HPT’s via its module system is the big one. In contrast Haskell focuses on HKT’s.

HKT’s are Higher Kinded Types, this is what lets you thread a type through a program by using the type arguments. This is convenient to use but is a massive detriment to compilation time.

HPT’s, which are Higher Polymorphic Types, can do everything HKT’s can, and more, though it tends to be a little bit more verbose (though there are incoming PR’s to shorten it as well, though it’s often short enough to not worry about anyway).

In short though, OCaml’s modules are more like records, but can have a variety of interfaces defined for a given module (think of it kind of like Rust’s interface system or using Java/C# with a single class implementing many interfaces), you can define a module and ‘expose’ it via a variety of typed interfaces for the module.
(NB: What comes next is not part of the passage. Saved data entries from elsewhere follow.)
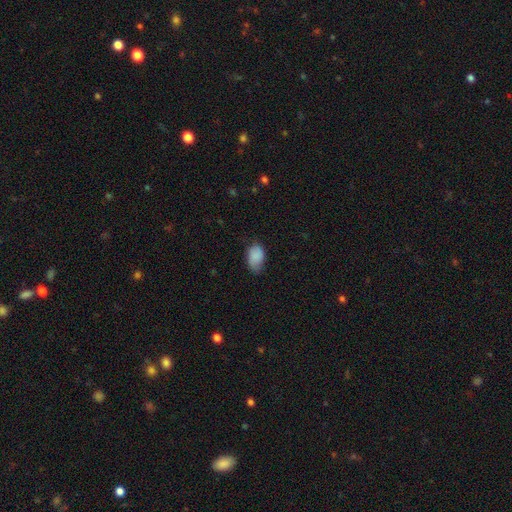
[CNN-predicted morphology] A smooth galaxy with no disk features (85%) that is in between round and cigar-shaped (89%). Merging: none (58%).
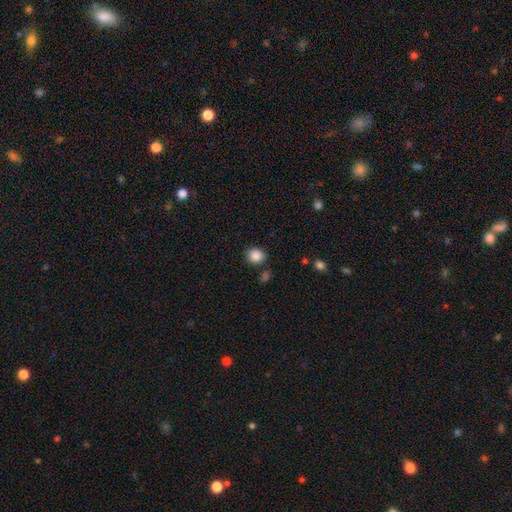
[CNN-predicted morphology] A smooth galaxy with no disk features (87%) that is round (73%). Merging: none (82%).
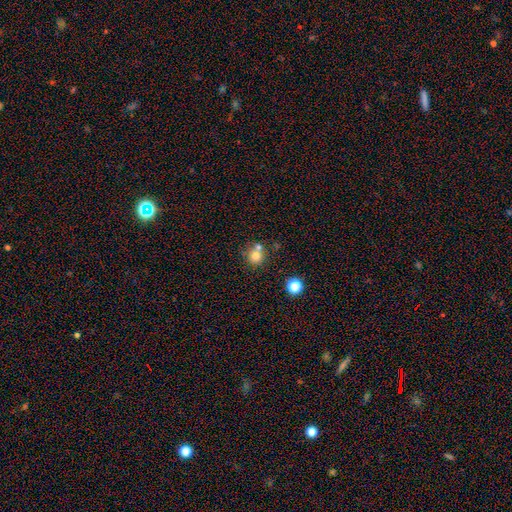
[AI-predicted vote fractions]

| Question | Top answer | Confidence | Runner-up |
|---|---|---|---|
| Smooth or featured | smooth | 75% | star or artifact (14%) |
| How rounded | round | 91% | in between (8%) |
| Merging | none | 58% | merger (31%) |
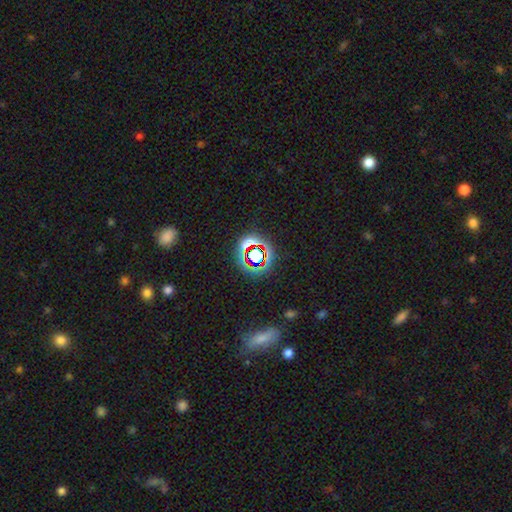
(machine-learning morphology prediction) star or artifact 69%, smooth 21%, featured or disk 10%.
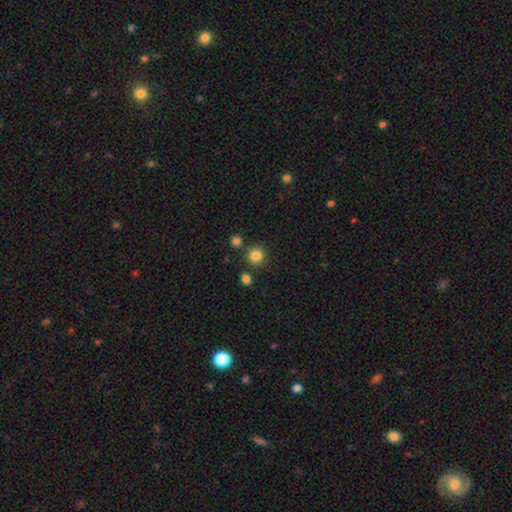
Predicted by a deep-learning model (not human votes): smooth 83%, star or artifact 12%, featured or disk 5%. Down the decision tree: how rounded — round (92%); merging — none (83%).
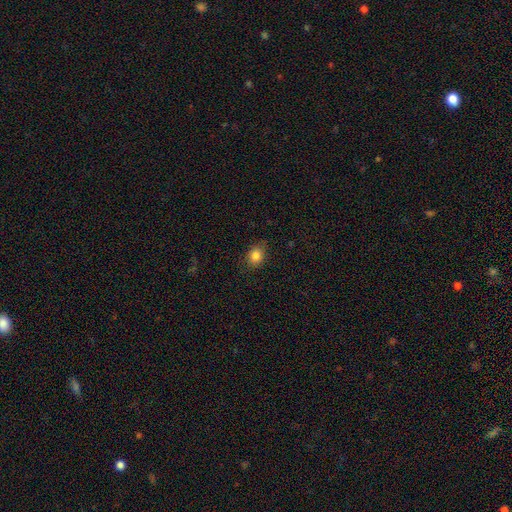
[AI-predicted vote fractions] Smooth or featured? smooth (84%)
How rounded? round (49%, tied with in between)
Merging? none (81%)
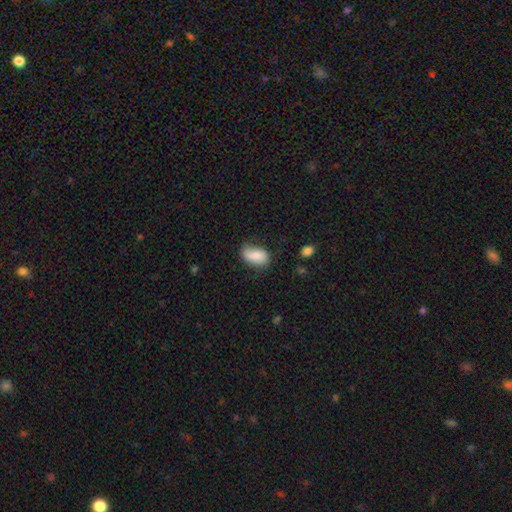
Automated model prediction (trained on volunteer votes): A smooth galaxy with no disk features (80%) that is in between round and cigar-shaped (91%).

Vote fractions:
- Smooth or featured? smooth: 80% / featured or disk: 13% / star or artifact: 7%
- How rounded? in between: 91% / round: 6% / cigar-shaped: 2%
- Merging? none: 61% / minor disturbance: 29% / major disturbance: 8% / merger: 2%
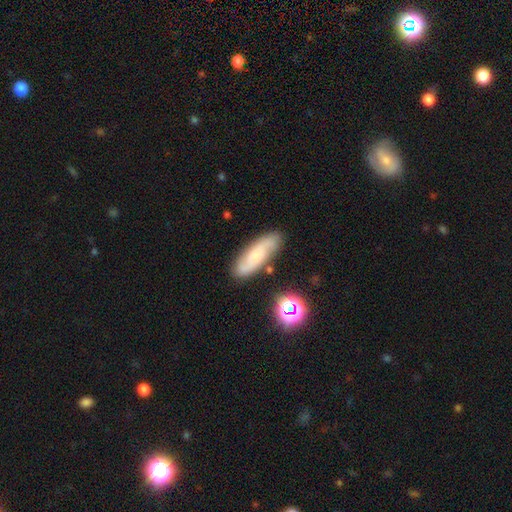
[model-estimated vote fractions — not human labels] smooth_or_featured: featured or disk (p=0.46) [alt: smooth p=0.43]
merging: none (p=0.78) [alt: minor disturbance p=0.14]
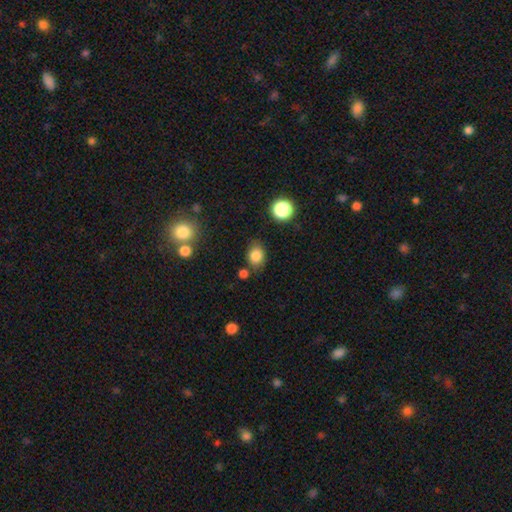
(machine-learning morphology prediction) type=smooth (83%); roundness=in between (56%); merging=none (73%).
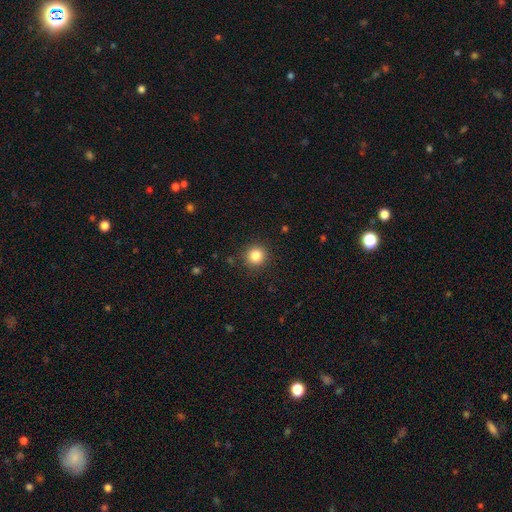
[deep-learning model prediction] Morphology: type=smooth (84%); roundness=round (93%); merging=none (90%).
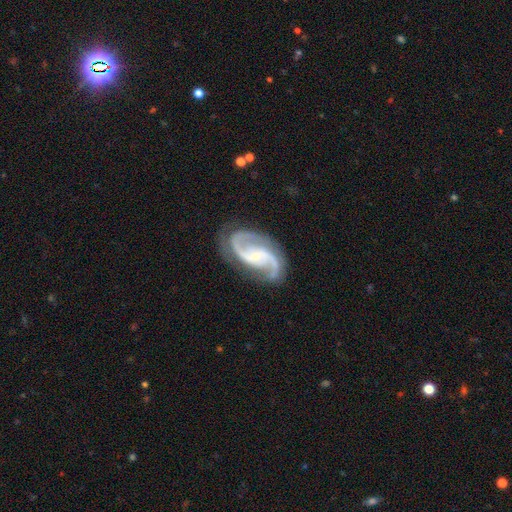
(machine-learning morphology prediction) This is clearly a featured or disk galaxy (92%). It is clearly not viewed edge-on (98%). Bar: marginally no (43%). Spiral arm pattern: clearly yes (98%). Spiral arm count: clearly 2 (91%). Spiral winding: possibly medium (57%). Central bulge: likely small (73%). Merging: likely none (77%).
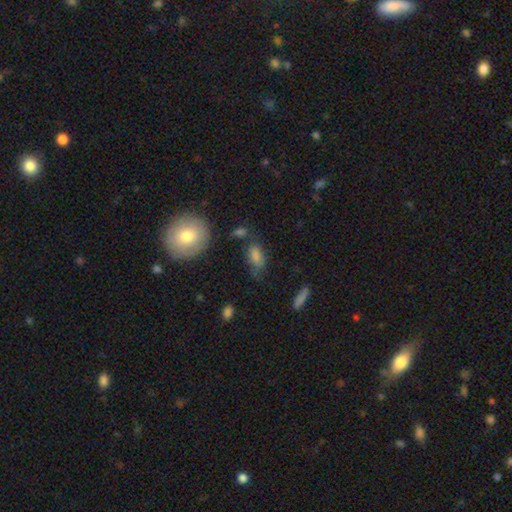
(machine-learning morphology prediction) smooth 76%, featured or disk 13%, star or artifact 11%. Down the decision tree: how rounded — in between (84%); merging — none (57%).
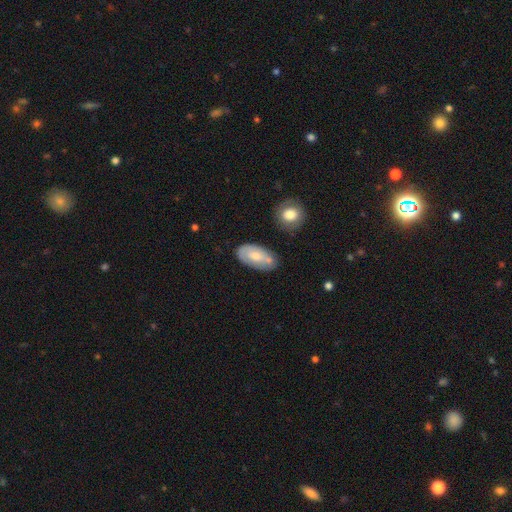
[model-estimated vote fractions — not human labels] A smooth galaxy with no disk features (56%) that is in between round and cigar-shaped (92%).

Vote fractions:
- Smooth or featured? smooth: 56% / featured or disk: 38% / star or artifact: 6%
- How rounded? in between: 92% / round: 4% / cigar-shaped: 4%
- Merging? none: 60% / minor disturbance: 23% / merger: 11% / major disturbance: 6%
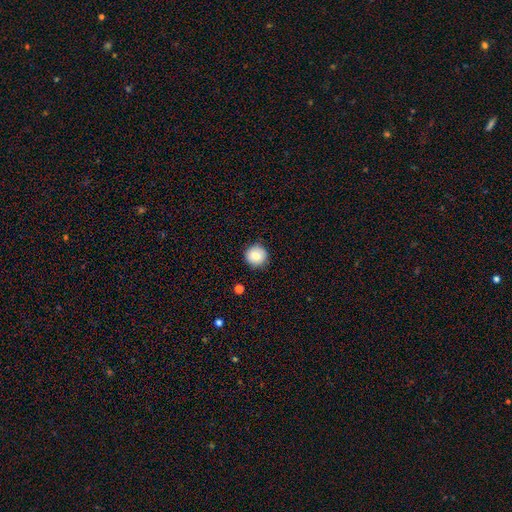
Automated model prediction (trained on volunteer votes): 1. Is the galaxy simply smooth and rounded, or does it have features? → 85% smooth, 8% star or artifact, 7% featured or disk.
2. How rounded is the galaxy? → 95% round, 4% in between, 1% cigar-shaped.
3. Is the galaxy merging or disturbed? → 89% none, 8% minor disturbance, 2% major disturbance, 1% merger.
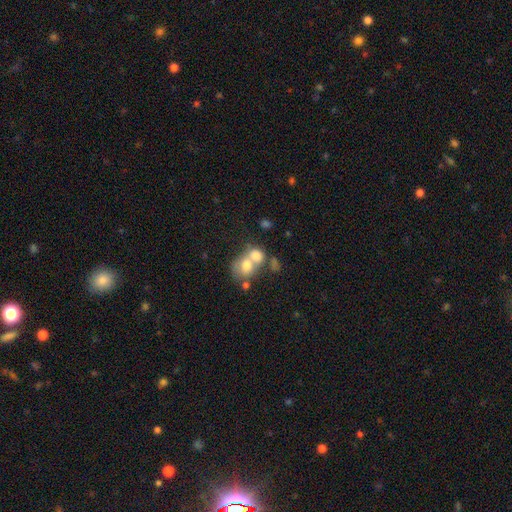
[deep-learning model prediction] Morphology: type=smooth (70%); roundness=round (53%); merging=merger (68%).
Just like those, in OCaml modules are first-class, you can ‘pack up’ an entire module into a variable and unpack and use it as you wish. You can even generate new module instances at run time, so you could have a function return a different result, or do something different entirely, as long as it follows the defined interface (or new one returned out), all entirely type safe.

Now going beyond the ‘interface’ style is that you can actually ‘do work’ on the modules at compile time, which could of course do stuff, even generate new modules with new types and interfaces and all, it would be like generating new interfaces at compile time based on other types in Java/C#, of which you cannot do.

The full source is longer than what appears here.